つんと澄ました女性二人は、凪の後ろを歩いて行った。












「………。」

「………。」

「………。」

「………。」


琴音の家で、琴音と凪は、白石神社の宮司である日下くさかみやびと、白石神社の神使・純白ましろと、向き合って座っていた。
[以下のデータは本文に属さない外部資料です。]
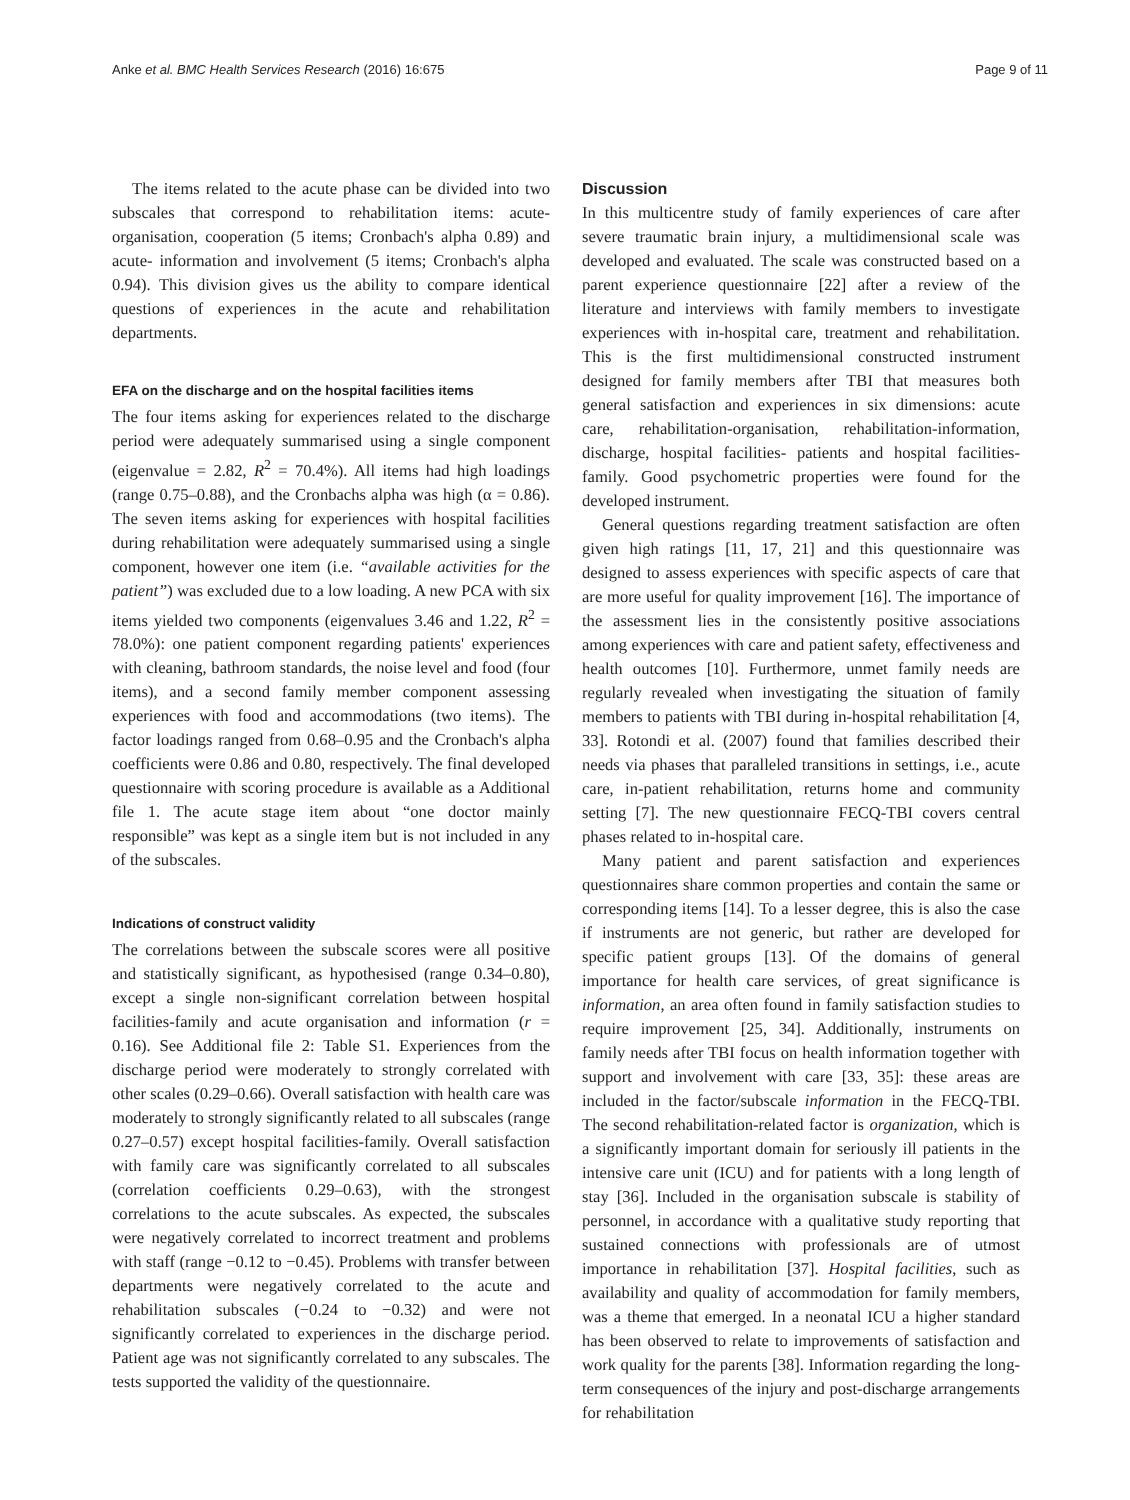Anke et al. BMC Health Services Research (2016) 16:675 Page 9 of 11
The items related to the acute phase can be divided into two subscales that correspond to rehabilitation items: acute- organisation, cooperation (5 items; Cronbach's alpha 0.89) and acute- information and involvement (5 items; Cronbach's alpha 0.94). This division gives us the ability to compare identical questions of experiences in the acute and rehabilitation departments.
EFA on the discharge and on the hospital facilities items
The four items asking for experiences related to the discharge period were adequately summarised using a single component (eigenvalue = 2.82, R<sup>2</sup> = 70.4%). All items had high loadings (range 0.75–0.88), and the Cronbachs alpha was high (α = 0.86). The seven items asking for experiences with hospital facilities during rehabilitation were adequately summarised using a single component, however one item (i.e. “available activities for the patient”) was excluded due to a low loading. A new PCA with six items yielded two components (eigenvalues 3.46 and 1.22, R<sup>2</sup> = 78.0%): one patient component regarding patients' experiences with cleaning, bathroom standards, the noise level and food (four items), and a second family member component assessing experiences with food and accommodations (two items). The factor loadings ranged from 0.68–0.95 and the Cronbach's alpha coefficients were 0.86 and 0.80, respectively. The final developed questionnaire with scoring procedure is available as a Additional file 1. The acute stage item about “one doctor mainly responsible” was kept as a single item but is not included in any of the subscales.
Indications of construct validity
The correlations between the subscale scores were all positive and statistically significant, as hypothesised (range 0.34–0.80), except a single non-significant correlation between hospital facilities-family and acute organisation and information (r = 0.16). See Additional file 2: Table S1. Experiences from the discharge period were moderately to strongly correlated with other scales (0.29–0.66). Overall satisfaction with health care was moderately to strongly significantly related to all subscales (range 0.27–0.57) except hospital facilities-family. Overall satisfaction with family care was significantly correlated to all subscales (correlation coefficients 0.29–0.63), with the strongest correlations to the acute subscales. As expected, the subscales were negatively correlated to incorrect treatment and problems with staff (range −0.12 to −0.45). Problems with transfer between departments were negatively correlated to the acute and rehabilitation subscales (−0.24 to −0.32) and were not significantly correlated to experiences in the discharge period. Patient age was not significantly correlated to any subscales. The tests supported the validity of the questionnaire.
Discussion
In this multicentre study of family experiences of care after severe traumatic brain injury, a multidimensional scale was developed and evaluated. The scale was constructed based on a parent experience questionnaire [22] after a review of the literature and interviews with family members to investigate experiences with in-hospital care, treatment and rehabilitation. This is the first multidimensional constructed instrument designed for family members after TBI that measures both general satisfaction and experiences in six dimensions: acute care, rehabilitation-organisation, rehabilitation-information, discharge, hospital facilities- patients and hospital facilities-family. Good psychometric properties were found for the developed instrument.
General questions regarding treatment satisfaction are often given high ratings [11, 17, 21] and this questionnaire was designed to assess experiences with specific aspects of care that are more useful for quality improvement [16]. The importance of the assessment lies in the consistently positive associations among experiences with care and patient safety, effectiveness and health outcomes [10]. Furthermore, unmet family needs are regularly revealed when investigating the situation of family members to patients with TBI during in-hospital rehabilitation [4, 33]. Rotondi et al. (2007) found that families described their needs via phases that paralleled transitions in settings, i.e., acute care, in-patient rehabilitation, returns home and community setting [7]. The new questionnaire FECQ-TBI covers central phases related to in-hospital care.
Many patient and parent satisfaction and experiences questionnaires share common properties and contain the same or corresponding items [14]. To a lesser degree, this is also the case if instruments are not generic, but rather are developed for specific patient groups [13]. Of the domains of general importance for health care services, of great significance is information, an area often found in family satisfaction studies to require improvement [25, 34]. Additionally, instruments on family needs after TBI focus on health information together with support and involvement with care [33, 35]: these areas are included in the factor/subscale information in the FECQ-TBI. The second rehabilitation-related factor is organization, which is a significantly important domain for seriously ill patients in the intensive care unit (ICU) and for patients with a long length of stay [36]. Included in the organisation subscale is stability of personnel, in accordance with a qualitative study reporting that sustained connections with professionals are of utmost importance in rehabilitation [37]. Hospital facilities, such as availability and quality of accommodation for family members, was a theme that emerged. In a neonatal ICU a higher standard has been observed to relate to improvements of satisfaction and work quality for the parents [38]. Information regarding the long-term consequences of the injury and post-discharge arrangements for rehabilitation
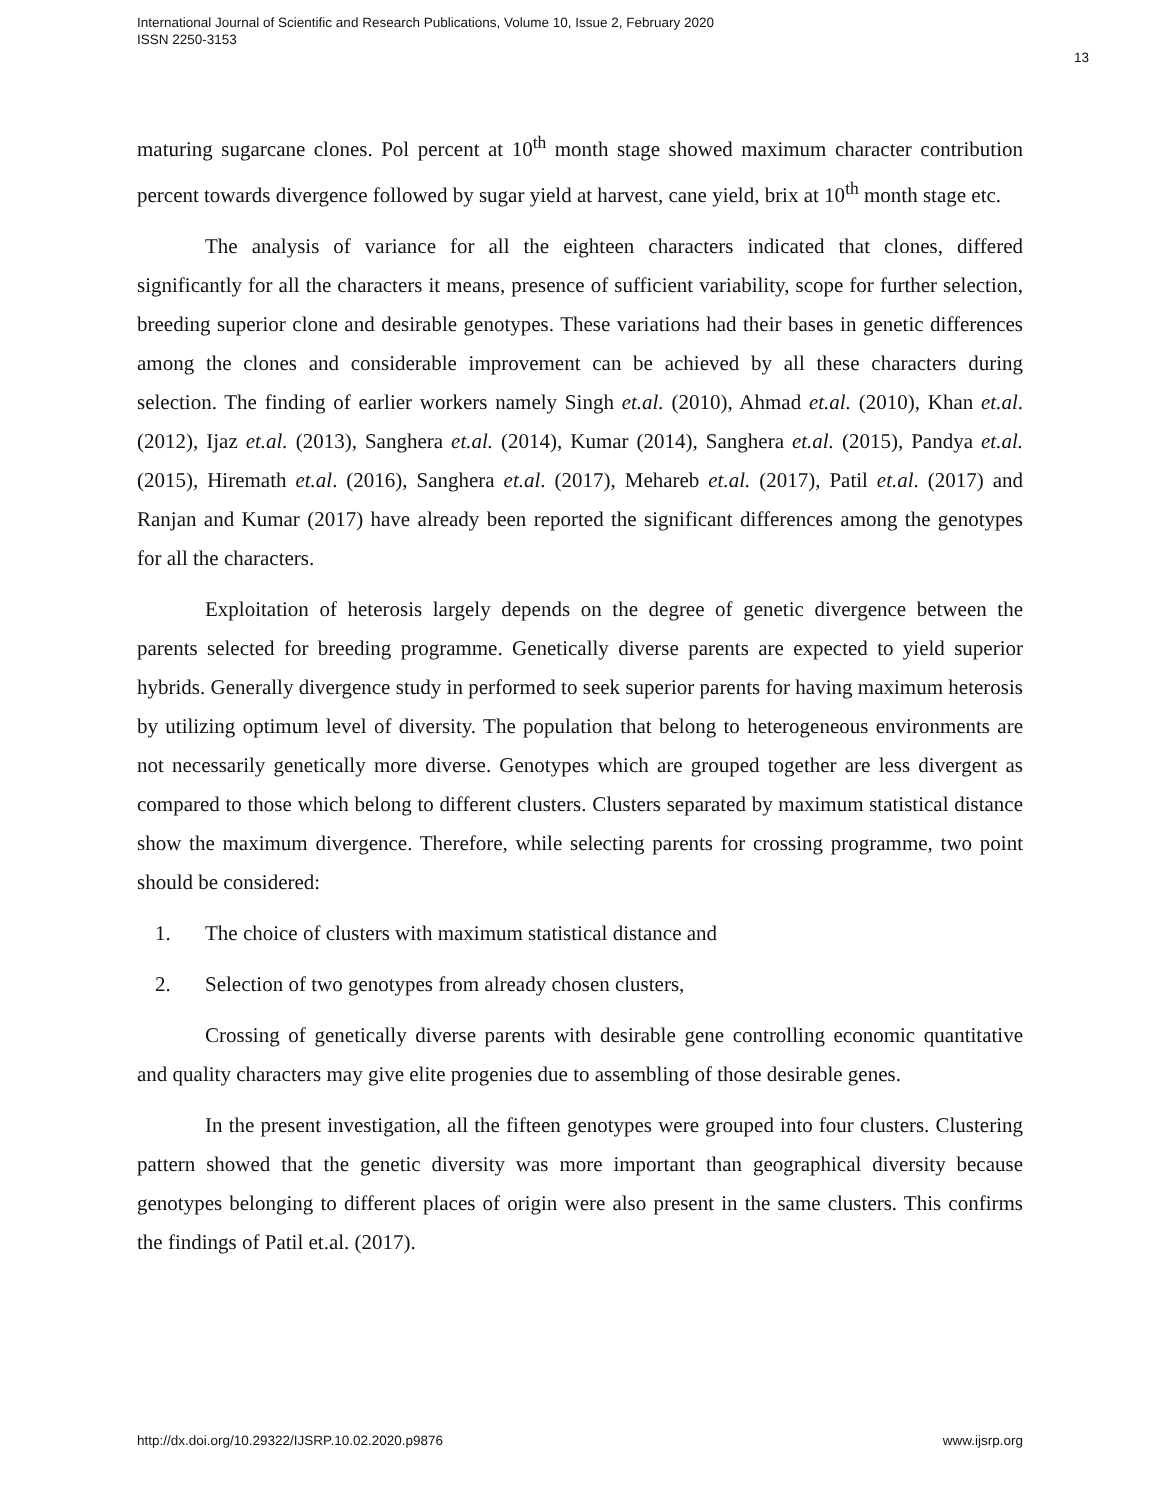International Journal of Scientific and Research Publications, Volume 10, Issue 2, February 2020
ISSN 2250-3153
13
maturing sugarcane clones. Pol percent at 10<sup>th</sup> month stage showed maximum character contribution percent towards divergence followed by sugar yield at harvest, cane yield, brix at 10<sup>th</sup> month stage etc.
The analysis of variance for all the eighteen characters indicated that clones, differed significantly for all the characters it means, presence of sufficient variability, scope for further selection, breeding superior clone and desirable genotypes. These variations had their bases in genetic differences among the clones and considerable improvement can be achieved by all these characters during selection. The finding of earlier workers namely Singh et.al. (2010), Ahmad et.al. (2010), Khan et.al. (2012), Ijaz et.al. (2013), Sanghera et.al. (2014), Kumar (2014), Sanghera et.al. (2015), Pandya et.al. (2015), Hiremath et.al. (2016), Sanghera et.al. (2017), Mehareb et.al. (2017), Patil et.al. (2017) and Ranjan and Kumar (2017) have already been reported the significant differences among the genotypes for all the characters.
Exploitation of heterosis largely depends on the degree of genetic divergence between the parents selected for breeding programme. Genetically diverse parents are expected to yield superior hybrids. Generally divergence study in performed to seek superior parents for having maximum heterosis by utilizing optimum level of diversity. The population that belong to heterogeneous environments are not necessarily genetically more diverse. Genotypes which are grouped together are less divergent as compared to those which belong to different clusters. Clusters separated by maximum statistical distance show the maximum divergence. Therefore, while selecting parents for crossing programme, two point should be considered:
1. The choice of clusters with maximum statistical distance and
2. Selection of two genotypes from already chosen clusters,
Crossing of genetically diverse parents with desirable gene controlling economic quantitative and quality characters may give elite progenies due to assembling of those desirable genes.
In the present investigation, all the fifteen genotypes were grouped into four clusters. Clustering pattern showed that the genetic diversity was more important than geographical diversity because genotypes belonging to different places of origin were also present in the same clusters. This confirms the findings of Patil et.al. (2017).
http://dx.doi.org/10.29322/IJSRP.10.02.2020.p9876 www.ijsrp.org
凪が用意したお茶を、のほほんとすする琴音を見て、雅はイライラしていた。

最初に口を開いたのは、雅だった。


「聞きましたよ。ここの神社には妖が居ると。初めは冗談かと思っていました。イギリスに居た跡継ぎのお孫さんが、ようやくやっと日本に来ることになったと聞き、それを良く思わないモノが良からぬ噂を流しているのではないかと思い、今日は、事実を確認しに伺わせていただきました。それがどうです?妖が4人も居るではないですか!4人も、ですよ!どういうことなのですか?何があったのです?もう追い出すことが難しくなってしまったとおっしゃるのなら、僭越せんえつながらお手伝いをさせていただきたいと思っております。さっそく、今夜にでも追い出しましょう。」


やや前のめりの体勢で、雅は琴音に詰め寄った。

琴音は、変わらず、のんびりと、お茶を啜りながら言った。


「いやいや、全員で6人だよ。あの子達は、ここで穢れた身を祓っているだけさ。元々は、妖と、ひと言で言ってしまえるようなモノですらなかったんだ。それが、身を祓い清め、ここまでになった。これから先も、此処で働き身を祓い清め、此処で働くにふさわしいモノになっていってもらう。そう邪険にせず、見守っていておやりよ。あの子達は、あの子達なりに、頑張っているのだから…。」


怒りに頭がいっぱいになった雅は、身体をわなわなと震わせた。


信じられない。

許すことなんて出来ない。


言葉にせずとも、言いたいことは分かった。


「わたくしは認めません。」


ようやく、唸るように呟いた。

わなわなと震える身体は止まらなかった。


「雅さま…。」


心配した純白が声を掛けた。

俯いていた雅は、覚悟を決めたように顔を上げると、琴音をキッと睨むように見て、今度は、はっきりと言った。


「わたくしは、絶対に認めませんですからね!」

「気を付けてお帰りなさい。あまりカッカしていると、階段を踏み外しますよ。」


琴音は、全く動じなかった


七曜しちようの方々にも、お伝えします。お邪魔しました。」

「失礼いたします。」


捨て台詞を残し、雅は部屋を出て行った。

純白は、深々と琴音に頭を下げてから、雅を追いかけて、出て行った。


「やれやれ。」


2人が出て行った後、琴音は、疲れたように溜息を吐いた。


「………。」


凪は、何も言わなかったが、2人に用意したお茶を片付けながら、心配そうに琴音の様子を窺っていた。






「お待ちください、雅さま。」





「………。」


マリアは、明らかに怒っている形相をして足早に神社を出ていく雅の姿と、その後を慌てて追いかける純白の姿を、何者であるのかも分からず、ただ、何事かと思いながら見ているだけだった。